Apesar de ser um exercício fascinante, Quase Memória é insastifatório
O moçambicano Ruy Guerra é uma das pessoas mais importantes da cultura brasileira. Além de ser um dos diretores mais interessantes do Cinema Novo por sempre acrescentar a seus filmes uma linguagem mais rebuscada, ele escreveu letras com nomes importantes da musica como Chico Buarque, Milton Nascimento, Edu Lobo e Francis Hime. Depois de mais de dez anos desde o seu ultimo longa, O Veneno da Madrugada, o cineasta lança Quase Memória, evidenciando mais uma vez seu domínio na linguagem e sua imensa criatividade. Infelizmente, faltou algo para complementar essa experiência.
Baseado no bestseller de Carlos Heitor Cony, o longa mostra o velho Carlos (Tony Ramos), que um dia é visitado pelo sua versão mais nova (Charles Fricks) e ambos começam a se lembrar da infância, envolvendo a figura excêntrica do pai, um respeitado jornalista (João Miguel, de Estômago, comentado neste vídeo), e da doce mãe (Mariana Ximenes). Ambos começam a questionar sobre suas lembranças e se um dia elas desaparecerão.

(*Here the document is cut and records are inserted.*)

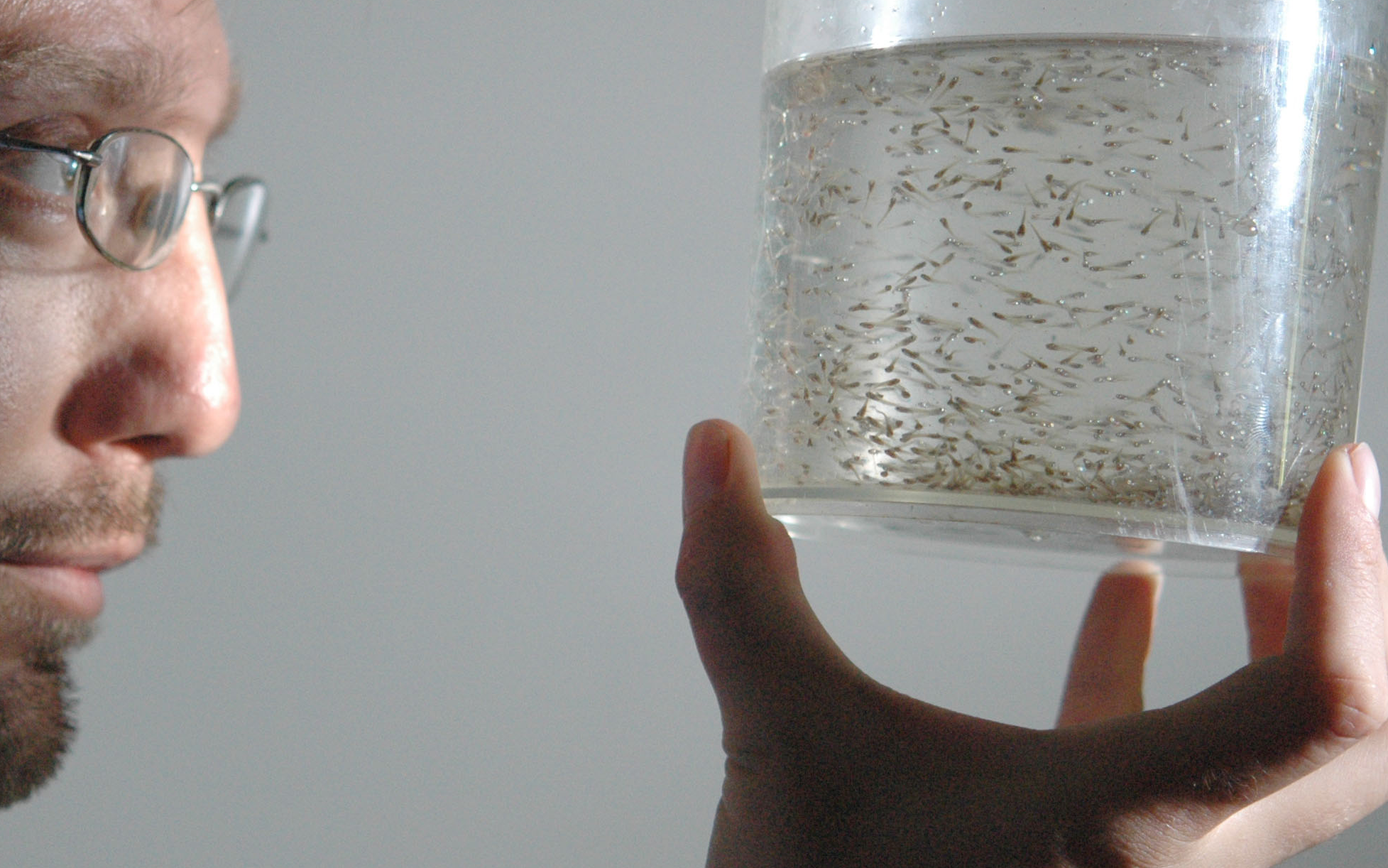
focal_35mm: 141
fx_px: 5334
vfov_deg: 9.3
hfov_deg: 14.8
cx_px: 395
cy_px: 347
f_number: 3.5
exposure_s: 1/60
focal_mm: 60
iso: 1000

A sinopse se mostra um teatro do absurdo, mas isso é completamente coerente a estética dada por Ruy Guerra. As falas, quase todas em forma de monólogos, soam teatrais, assim como as atuações e os cenários. Sempre com luzes demarcadas e diegéticas, com um forte uso de cores quentes e ângulos inusitados, Quase Memória se mostra um exercício de linguagem dos mais interessantes. Mérito da direção de Guerra, que, mesmo em um filme barroco, nunca exagera na dose, mantendo cuidado e disciplina. É um longa que denota essa proposta desde o começo, quando um sapo – dublado por Guerra – declama um longo monólogo em um pântano falso, deixando clara a intenção.
Além da estética, outro fator que chama a atenção do longa é a qualidade das suas atuações. No caso, é um trabalho muito difícil do elenco, já que é uma proposta teatral. Fora do tom adequado, poderia cair na caricatura, mas vemos que eles se seguram em seus papéis. João Miguel, que mostra vários trejeitos em seu personagem, cria um personagem caloroso e divertido que não incomoda com o excesso de tiques, caras e bocas.
O restante do elenco segue essa orientação e se sai bem. As atuações mais contidas ficam por conta de Tony Ramos e Charles Fricks, que, como narradores dessas memórias, precisam de um composição específica. Enquanto Fricks demonstra um Carlos cheio de ideais e sonhos, o de Ramos é um ser amargurado e, aos poucos, destruído pela idade. Aliás, deve se salientar o trabalho de Ramos. Uma interpretação muito rica, tanto corporal quanto na cadência da fala e um jeito saudoso e, ao mesmo tempo, raivoso, ao falar da sua vida. Isso além de sua forte presença de tela, “capturando” a câmera toda vez que aparece em cena.
Quando acaba o conteúdo
Todo o assunto abordado do longa é sobre a questão da memória e de como será quando esquecermos de nossas lembranças por conta da idade. Quando se esclarece o tema, é uma pena que o longa pareça não saber para onde ir e ter esgotado seu conteúdo. Mesmo sendo um filme curto (95 minutos), parece que, tanto Guerra quanto os seus roteiristas, em uma altura do campeonato, olharam e disseram: “Então, o que fazemos? Vamos terminar aqui, já que não temos mais pra onde correr”. A percepção é que tudo se esvaziou e o longa simplesmente acaba. Isso acaba comprometendo o que vinha como uma ótima experiência, infelizmente.
Apesar desse problema de conclusão, Quase Memória se mostra um filme muito interessante, principalmente na questão estética, onde é ousado e diferente. Na mão de um diretor menor, seria mais um espetáculo onde o barroquismo se tornaria insuportável. Comandado por um cineasta com o talento e a experiência de Ruy Guerra, sai algo muito mais interessante.